Re-legalize drugs. The drug war is a colossal, multi-trillion dollar failure. Drugs are easily smuggled into the most secure prisons we have. Release all non-violent drug related prisoners immediately. Prohibition of liquor didn’t work during the last century and drug prohibition hasn’t worked since Kennedy began it during his presidency. Self-medication should not be a crime.
Non-violent property crimes should not be punished by prison time but by restitution. What more fitting punishment for a felon than to have to actually work to pay back the costs of the crime to his/her victim and the government’s court costs. It could save court costs because a criminal might be more inclined to a quick guilty plea when an option to real prison time is in the offing. As an added plus it would mean more jobs in the ankle bracelet business sector.
I agree with Ronald 100%. There are inmates that are doing time for non-violent and non-sexual crimes. Taxpayers are paying for them to sit there and they are not being rehabilitated in any fashion. Have the offender tethered; it is a win win situation. The offender pays for their own monitoring, tax dollars can go towards education instead of incarceration, it cuts the budget, and it keeps works with a job; someone has to monitor those tethers. If the public is worried about safety attach a GPS tether to the offender.

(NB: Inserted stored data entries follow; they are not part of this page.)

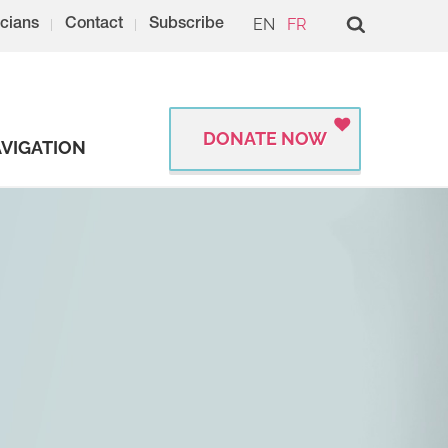
EN
FR
cians
Contact
Subscribe
DONATE NOW
VIGATION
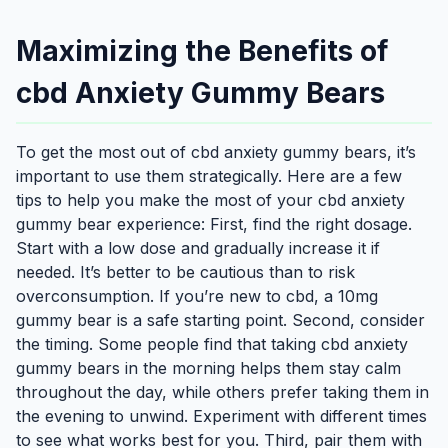
Maximizing the Benefits of
cbd Anxiety Gummy Bears
To get the most out of cbd anxiety gummy bears, it’s
important to use them strategically. Here are a few
tips to help you make the most of your cbd anxiety
gummy bear experience: First, find the right dosage.
Start with a low dose and gradually increase it if
needed. It’s better to be cautious than to risk
overconsumption. If you’re new to cbd, a 10mg
gummy bear is a safe starting point. Second, consider
the timing. Some people find that taking cbd anxiety
gummy bears in the morning helps them stay calm
throughout the day, while others prefer taking them in
the evening to unwind. Experiment with different times
to see what works best for you. Third, pair them with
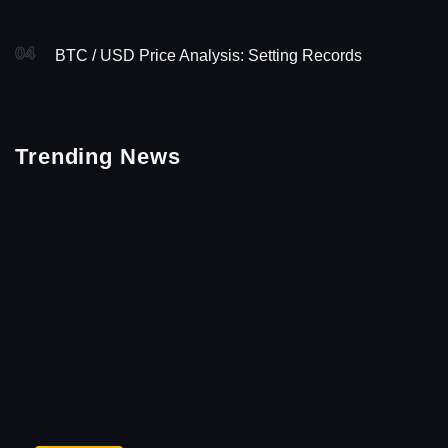
04
BTC / USD Price Analysis: Setting Records
Trending News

For several years now, I have pondered over the fact that a parolee can be found guilty of a violation by preponderance of evidence, resulting in years of continued incarceration, (60 months for firearm charge)when in fact, his case was dismissed in a court of law, no evidence presented, no conviction applied for the same charge the parole board will allow a guilty by hearsay for such a serious crime as a CCW. Things like this increases the state’s budget. It is actually a hate crime. Officers know that a parolee will serve two years if convicted of a CCW charge. MDOC will give a parolee five years continuance for the same charge determined by less burden of proof policies. This is unjust and increases the states budget.

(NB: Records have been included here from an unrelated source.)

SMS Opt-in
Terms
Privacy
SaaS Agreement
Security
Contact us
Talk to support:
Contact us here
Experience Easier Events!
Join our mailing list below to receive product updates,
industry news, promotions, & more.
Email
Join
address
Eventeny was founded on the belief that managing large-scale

If the State of Michigan was truly concerned about it’s prison population and budget, they would focus on its youth and educating them better. As a teacher in Detroit, we face extreme factors that prevent the level of student achievement desired for all students. We need more rigorous laws and policies that hold parents accountable for not sending their kids to school daily and allowing the violence and disrespect that disrupts the learning environment. If we don’t reach them when they are young and provide a quality education, you will be taking care of them in prisons or through welfare. It is sad that children are a lessor priority!

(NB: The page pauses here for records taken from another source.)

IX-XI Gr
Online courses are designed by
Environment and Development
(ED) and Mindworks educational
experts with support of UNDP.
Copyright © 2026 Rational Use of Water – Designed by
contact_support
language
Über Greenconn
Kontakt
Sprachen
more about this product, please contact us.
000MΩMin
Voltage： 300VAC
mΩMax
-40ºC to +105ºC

And not one word is said about the parole board that routinely resentences inmates to another 12, 18 even 24 months regardless of whether or not the inmate has complied with the minimum sentence requirements imposed by A JUDGE and the Department of Corrections at reception. These are political appointees enforcing thier personal opinions at the expense of the tax payers. My son is not a CSC, not a threat to society, if he complies with the judges order so should the parole board.